How would the passage on [Fe/H] measurement errors and analysis procedures go on after its final sentence? Write its continuation.

**Study text:**
◇ ◇ ◇ ◇ ◇ ◇ ◇

For the Brown et al. and Luck et al. results, the derived values of $\sigma_0$are $0.11\ \pm\ 0.01$ dex and $0.12\ \pm\ 0.02$ dex, respectively. Note that those errors and the others given so far are quite similar. The quoted error for the Luck et al. data is for values of [Fe/H] which those authors obtain while calculating spectroscopic values of $\log g$. Luck et al. also give values of [Fe/H] derived by using so-called "physical'' gravities. For those latter data, $\sigma_0 = 0.07 \pm$ 0.02 dex, so their precision may be somewhat better than that of their "spectroscopic'' counterparts. Nevertheless, the "spectroscopic'' data are adopted when available. (This procedure is a response to the problem posed by the metallicity of $\mu$ Leo and will be discussed in a subsequent paper.)

At stage 6, unusually large values of $\sigma_0$ are obtained for some data sets. Even if those data sets require no systematic corrections, they are excluded from the zero-point data set. Identifying noisy data is another reason for iterating the analysis (recall Sect. 3.2).

4.6 Accidental errors and analysis procedures

As noted above, no use is made here of errors inferred from high-dispersion analysis procedures. In particular, such errors are not substituted for errors derived from data scatter. There is admittedly a certain surface plausibility in assuming that there is a link between small errors and reliable analysis procedures. However, it should be noted that such a link may be urged on the basis of supposition or even outright bias. To forestall such problems, an appeal to numerical demonstration is required.

◇ ◇ ◇ ◇ ◇ ◇ ◇

(Transcribed page text)
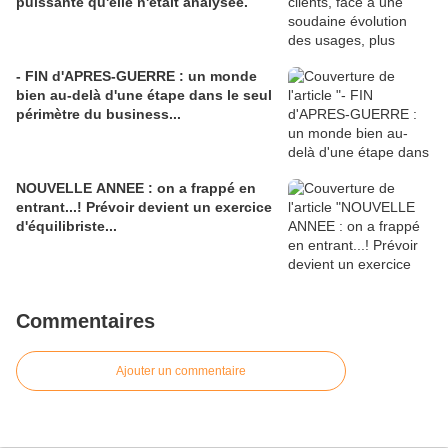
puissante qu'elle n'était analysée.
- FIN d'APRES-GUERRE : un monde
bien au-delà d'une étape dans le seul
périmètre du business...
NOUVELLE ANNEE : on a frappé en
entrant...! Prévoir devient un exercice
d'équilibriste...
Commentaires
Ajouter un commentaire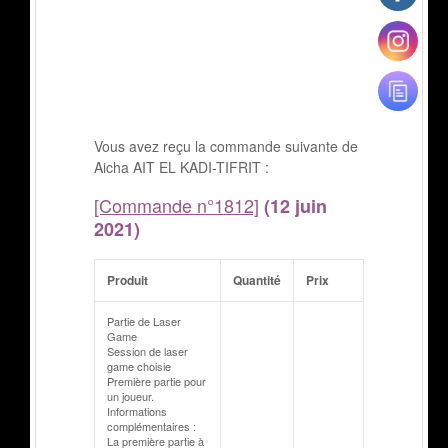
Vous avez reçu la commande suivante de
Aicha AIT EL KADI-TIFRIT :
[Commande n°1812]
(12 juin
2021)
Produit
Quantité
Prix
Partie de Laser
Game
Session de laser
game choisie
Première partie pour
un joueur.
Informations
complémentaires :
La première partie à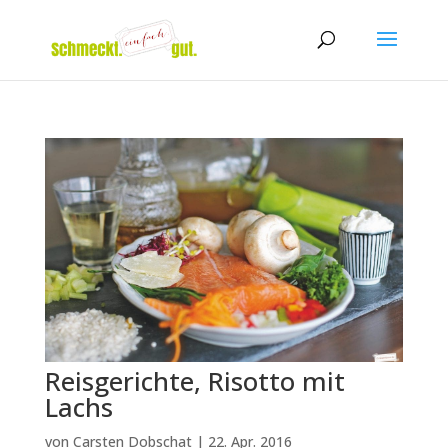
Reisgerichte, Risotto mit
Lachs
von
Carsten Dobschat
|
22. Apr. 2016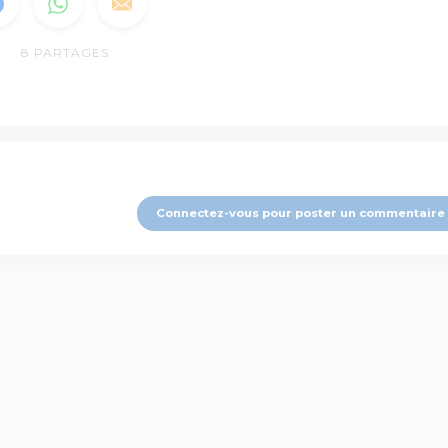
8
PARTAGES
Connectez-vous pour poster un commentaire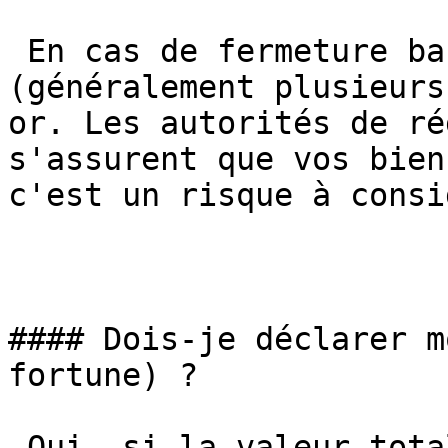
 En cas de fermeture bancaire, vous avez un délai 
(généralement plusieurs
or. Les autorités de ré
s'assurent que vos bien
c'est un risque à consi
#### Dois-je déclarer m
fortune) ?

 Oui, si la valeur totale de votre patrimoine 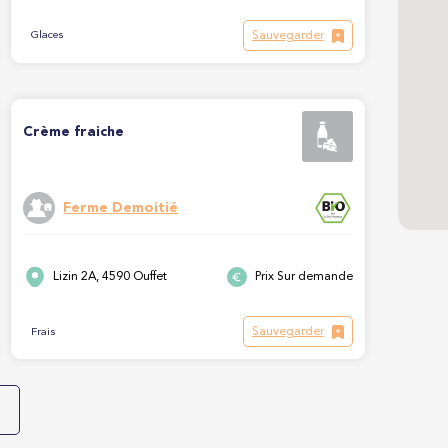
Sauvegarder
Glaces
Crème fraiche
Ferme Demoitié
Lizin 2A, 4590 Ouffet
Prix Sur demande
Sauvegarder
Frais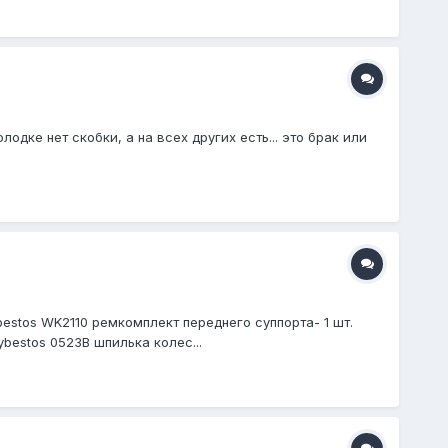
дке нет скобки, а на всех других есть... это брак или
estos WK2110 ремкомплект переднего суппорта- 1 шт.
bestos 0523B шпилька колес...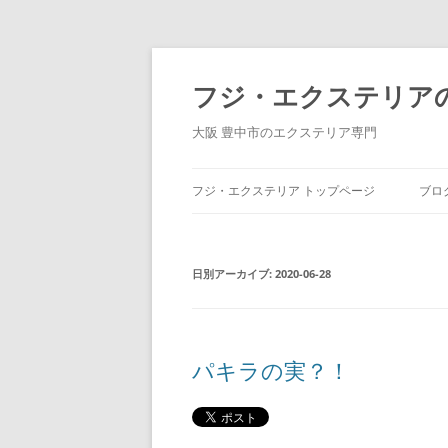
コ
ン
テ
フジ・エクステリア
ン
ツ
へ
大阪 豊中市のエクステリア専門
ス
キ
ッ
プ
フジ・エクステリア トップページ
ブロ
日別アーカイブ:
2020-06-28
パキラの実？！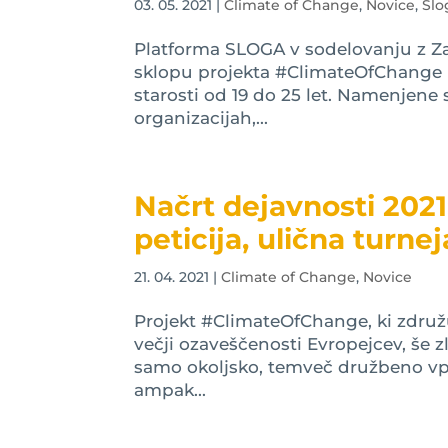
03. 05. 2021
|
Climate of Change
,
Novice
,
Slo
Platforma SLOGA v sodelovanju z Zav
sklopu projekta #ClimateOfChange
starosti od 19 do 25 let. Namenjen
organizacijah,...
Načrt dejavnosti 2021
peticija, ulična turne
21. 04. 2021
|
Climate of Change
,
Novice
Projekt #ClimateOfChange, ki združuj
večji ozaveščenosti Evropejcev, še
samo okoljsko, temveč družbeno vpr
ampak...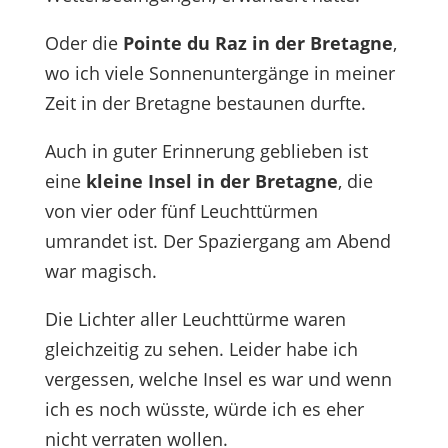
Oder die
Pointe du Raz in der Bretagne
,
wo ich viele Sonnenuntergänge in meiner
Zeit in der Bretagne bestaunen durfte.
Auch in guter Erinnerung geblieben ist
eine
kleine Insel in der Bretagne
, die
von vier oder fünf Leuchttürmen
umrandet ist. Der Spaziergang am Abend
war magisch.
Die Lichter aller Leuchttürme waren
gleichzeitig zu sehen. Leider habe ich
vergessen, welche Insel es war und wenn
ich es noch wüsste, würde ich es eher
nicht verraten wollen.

◇ ◇ ◇ ◇ ◇ ◇ ◇

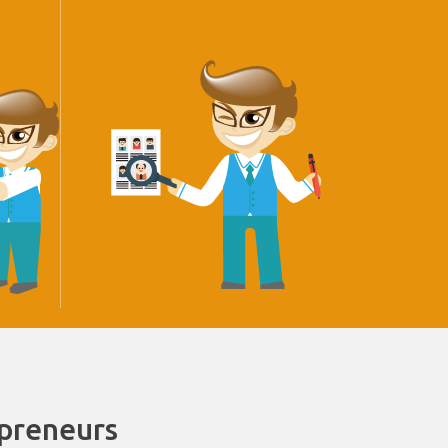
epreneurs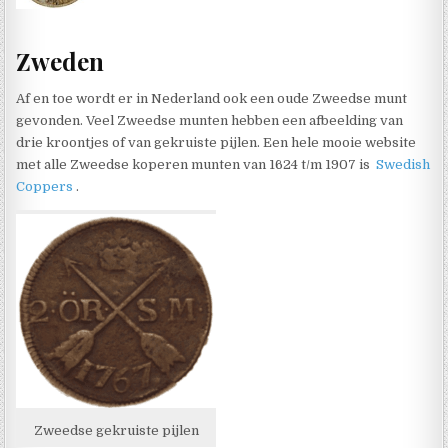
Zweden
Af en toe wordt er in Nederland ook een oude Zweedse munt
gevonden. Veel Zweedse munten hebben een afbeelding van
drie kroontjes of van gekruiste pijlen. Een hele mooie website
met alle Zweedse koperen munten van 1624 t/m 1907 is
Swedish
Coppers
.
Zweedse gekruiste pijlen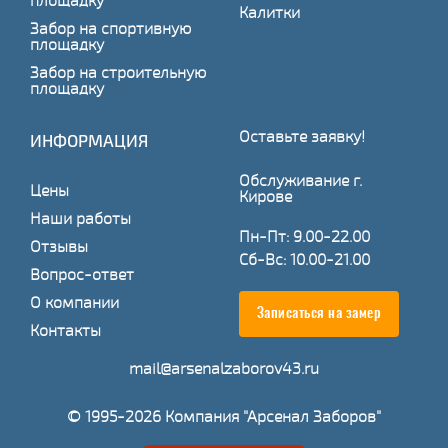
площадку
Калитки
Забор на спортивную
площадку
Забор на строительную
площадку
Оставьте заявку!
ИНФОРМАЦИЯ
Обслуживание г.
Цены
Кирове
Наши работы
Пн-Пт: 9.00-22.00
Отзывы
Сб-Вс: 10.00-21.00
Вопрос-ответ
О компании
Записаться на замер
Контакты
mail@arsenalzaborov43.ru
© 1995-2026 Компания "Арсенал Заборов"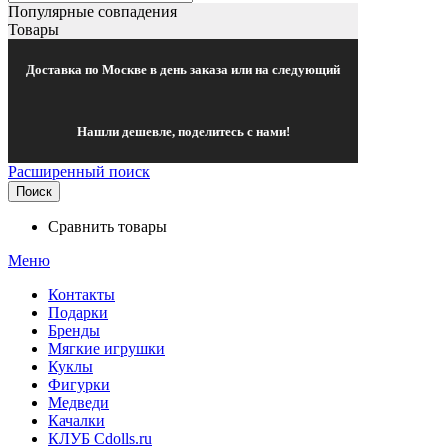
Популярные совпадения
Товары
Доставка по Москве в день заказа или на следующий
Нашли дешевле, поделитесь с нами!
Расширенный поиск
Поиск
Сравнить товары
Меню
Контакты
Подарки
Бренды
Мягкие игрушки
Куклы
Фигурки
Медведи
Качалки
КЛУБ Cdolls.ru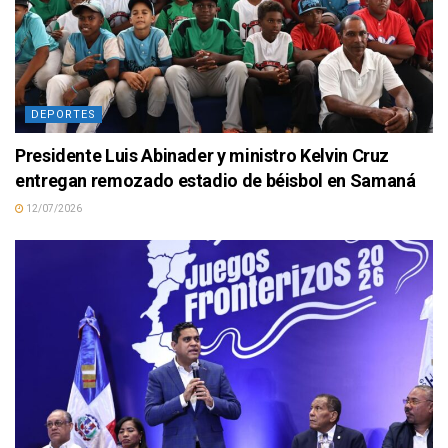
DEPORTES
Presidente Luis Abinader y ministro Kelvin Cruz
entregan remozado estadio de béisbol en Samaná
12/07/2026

◇ ◇ ◇ ◇ ◇ ◇ ◇

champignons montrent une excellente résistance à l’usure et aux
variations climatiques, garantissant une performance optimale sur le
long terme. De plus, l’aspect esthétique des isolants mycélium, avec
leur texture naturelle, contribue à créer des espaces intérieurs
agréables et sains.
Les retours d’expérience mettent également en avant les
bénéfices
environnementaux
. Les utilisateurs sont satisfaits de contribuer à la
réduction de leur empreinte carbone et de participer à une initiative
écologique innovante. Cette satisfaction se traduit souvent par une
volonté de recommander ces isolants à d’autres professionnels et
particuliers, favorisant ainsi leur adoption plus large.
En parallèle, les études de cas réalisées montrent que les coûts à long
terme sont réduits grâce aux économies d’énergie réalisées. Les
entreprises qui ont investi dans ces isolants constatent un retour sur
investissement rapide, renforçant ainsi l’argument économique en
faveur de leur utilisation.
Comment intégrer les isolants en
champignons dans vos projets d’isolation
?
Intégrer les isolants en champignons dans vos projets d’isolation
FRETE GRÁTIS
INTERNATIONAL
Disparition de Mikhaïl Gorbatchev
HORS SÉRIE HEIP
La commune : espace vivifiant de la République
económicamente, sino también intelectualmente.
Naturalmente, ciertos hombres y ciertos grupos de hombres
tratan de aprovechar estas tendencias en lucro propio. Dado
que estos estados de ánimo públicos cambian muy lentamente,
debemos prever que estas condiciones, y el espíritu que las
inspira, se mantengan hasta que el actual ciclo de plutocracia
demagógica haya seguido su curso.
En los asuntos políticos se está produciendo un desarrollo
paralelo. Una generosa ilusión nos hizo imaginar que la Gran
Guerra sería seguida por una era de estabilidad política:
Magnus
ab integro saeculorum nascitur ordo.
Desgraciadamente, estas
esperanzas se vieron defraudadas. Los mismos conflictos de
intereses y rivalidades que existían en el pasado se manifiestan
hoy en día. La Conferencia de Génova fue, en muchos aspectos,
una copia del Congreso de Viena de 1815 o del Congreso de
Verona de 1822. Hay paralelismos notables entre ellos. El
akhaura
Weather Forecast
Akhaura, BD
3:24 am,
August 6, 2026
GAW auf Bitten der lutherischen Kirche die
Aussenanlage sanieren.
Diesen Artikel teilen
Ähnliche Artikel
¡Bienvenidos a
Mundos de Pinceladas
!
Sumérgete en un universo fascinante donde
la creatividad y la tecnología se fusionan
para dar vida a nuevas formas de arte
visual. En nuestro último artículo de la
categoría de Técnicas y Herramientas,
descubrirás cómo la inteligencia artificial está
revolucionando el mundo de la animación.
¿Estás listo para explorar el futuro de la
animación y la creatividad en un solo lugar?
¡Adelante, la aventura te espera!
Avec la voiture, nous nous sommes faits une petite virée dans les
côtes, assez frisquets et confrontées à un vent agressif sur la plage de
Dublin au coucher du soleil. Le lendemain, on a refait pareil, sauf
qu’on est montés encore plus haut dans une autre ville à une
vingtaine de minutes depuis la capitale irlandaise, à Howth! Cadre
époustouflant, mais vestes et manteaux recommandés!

◇ ◇ ◇ ◇ ◇ ◇ ◇

**Result of the task:**
To gain some insight into this issue, the data of Helfer & Wallerstein (1968) have been tested. Those data are from differential curve-of-growth (DCOG) analyses. The shortcomings of principle of such analyses seem to be beyond reasonable doubt, judging from comments made by Griffin (1969, 1975). It is of obvious interest to find out whether those shortcomings lead to an inflated accidental error.

In a test reduction, the Helfer-Wallerstein data were held out of the analysis until stage 6. An error was then derived for those data by using the data-comparison algorithm. The derived error for the Helfer-Wallerstein data was found to be $0.126 \pm 0.027$ dex. Recall that for the stage 2 zero-point data as a whole, $\sigma_0 = 0.103 \pm$ 0.009 dex. Plainly the two values of $\sigma_0$ are effectively the same.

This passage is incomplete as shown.